Georgetown Theology Professor Thomas King, S.J., said that proponents of intelligent design believe that the cell is so complicated that it would have taken a divine act to bring about.
“God in some way intervenes, moves life along in particular directions,” he said.
King gave the example of someone seeing a watch for the first time and deciding that it is not a product of evolution, but something with intricate parts that had to have been designed.
He cautioned that intelligent design theory may inappropriately explain gaps in evolutionary theory that have not yet been explained scientifically by attributing them to God.
“Science should work to find a natural explanation for things,” King said. “Just jumping up to God like that can have a number of problems. . You can explain all kinds of things by saying it’s a miracle.”
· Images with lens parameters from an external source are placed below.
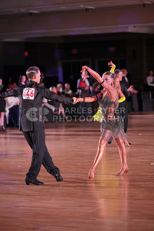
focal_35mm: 128
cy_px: 116
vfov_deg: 16.0
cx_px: 77
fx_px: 821
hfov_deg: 10.7
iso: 1250
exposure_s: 1/400
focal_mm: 128
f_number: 2.8
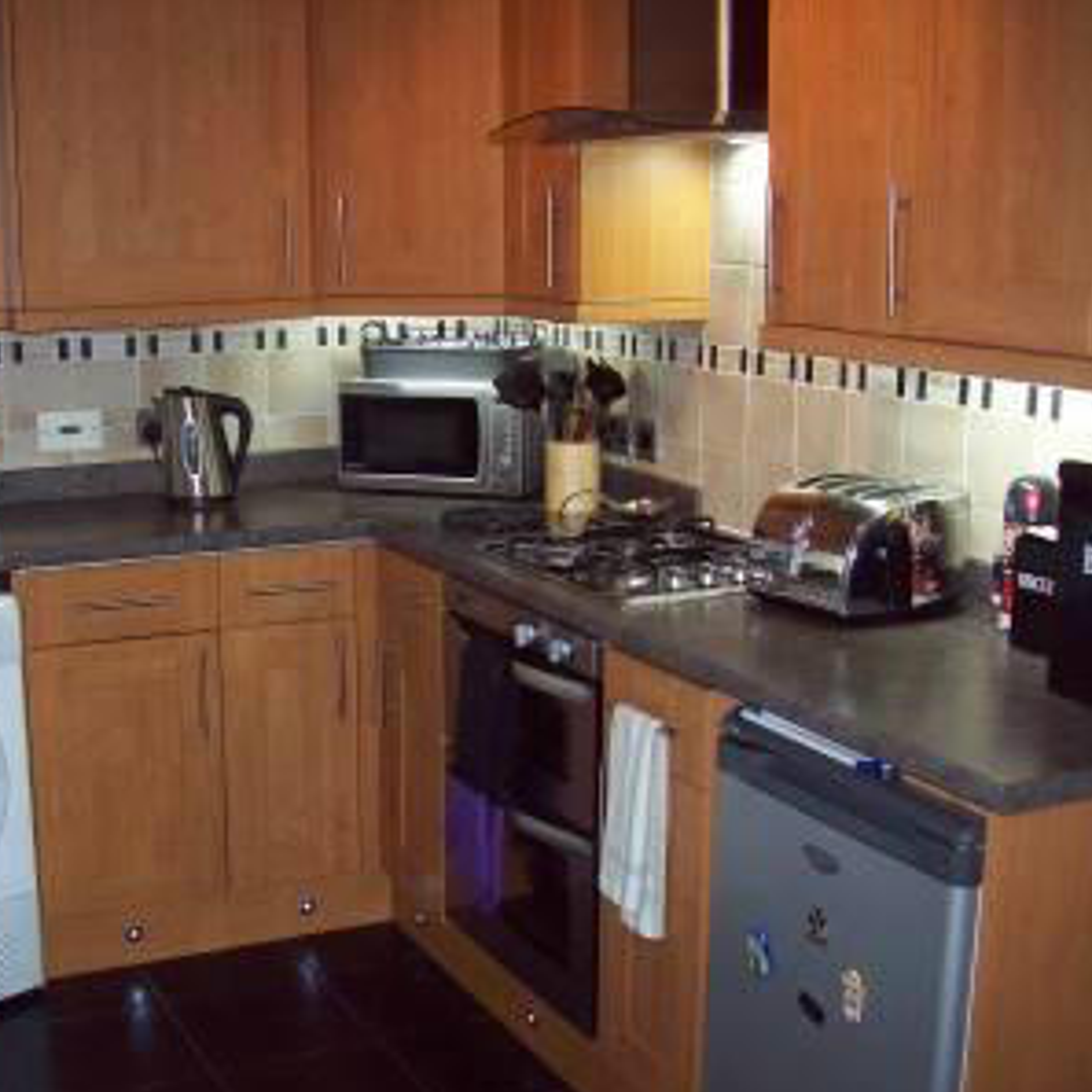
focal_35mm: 48
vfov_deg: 35.3
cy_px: 610
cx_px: 357
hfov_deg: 35.0
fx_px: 1713
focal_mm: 6
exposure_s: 1/64
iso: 200
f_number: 2.7
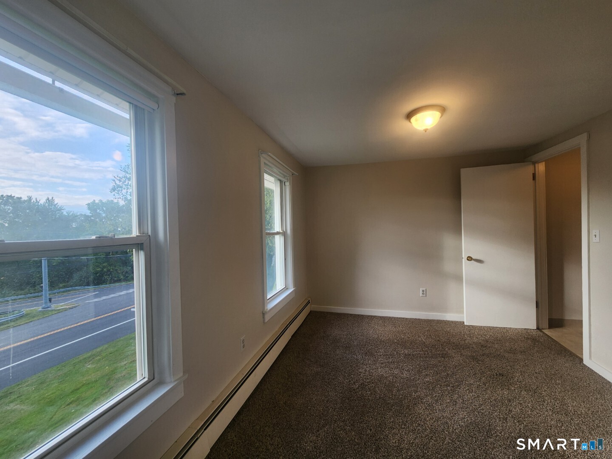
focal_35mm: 13
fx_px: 230
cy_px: 230
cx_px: 306
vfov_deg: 89.9
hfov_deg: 106.2
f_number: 2.2
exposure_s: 1/136
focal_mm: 2.2
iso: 50
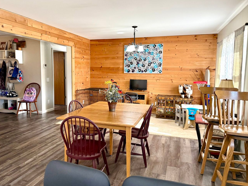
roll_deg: -0.9
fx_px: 201
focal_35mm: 28
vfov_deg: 49.7
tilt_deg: -6.0
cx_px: 109
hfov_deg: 63.2
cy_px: 88
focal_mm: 6.76
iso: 250
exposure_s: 1/120
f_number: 1.78
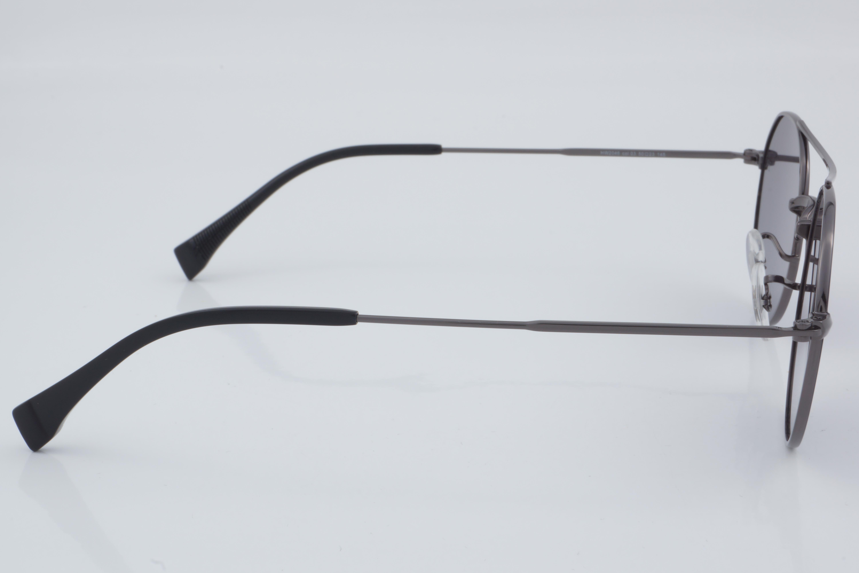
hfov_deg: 27.0
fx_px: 1789
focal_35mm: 75
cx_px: 430
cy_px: 286
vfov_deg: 18.2
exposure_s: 1/4
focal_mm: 50
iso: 100
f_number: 32
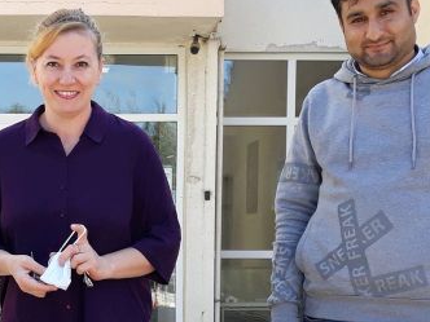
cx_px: 84
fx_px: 1043
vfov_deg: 17.3
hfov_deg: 22.9
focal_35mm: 84
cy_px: 284
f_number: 1.9
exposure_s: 1/342
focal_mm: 3.6
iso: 40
Haught was unavailable for comment Thursday. In his expert witness report, however, Haught argues that intelligent design theory is inherently religious, not scientific.
“Intelligent design, for its part, functions not as a physical cause but as an ultimate explanation,” he wrote. “Science understands the world, including life, without resorting to ideas such as God, mystery, purpose, meaning, values and intelligence. Appealing to any of these ideas in the laboratory or in science class would violate the fundamental rules by which science works.”
Haught wrote that although he is a Christian, he recognizes that religious theories should not be required material in public school science classes.
“[As] a Christian theologian I share the concern that people be exposed to intellectually plausible alternatives to materialist or secularist ideology. However, the public schools and especially science classrooms are not the place to do so,” he wrote.
Haught is expected to testify today. The attorneys for the Dover School Board will be able to call witnesses after the parents’ attorneys rest their case in coming days.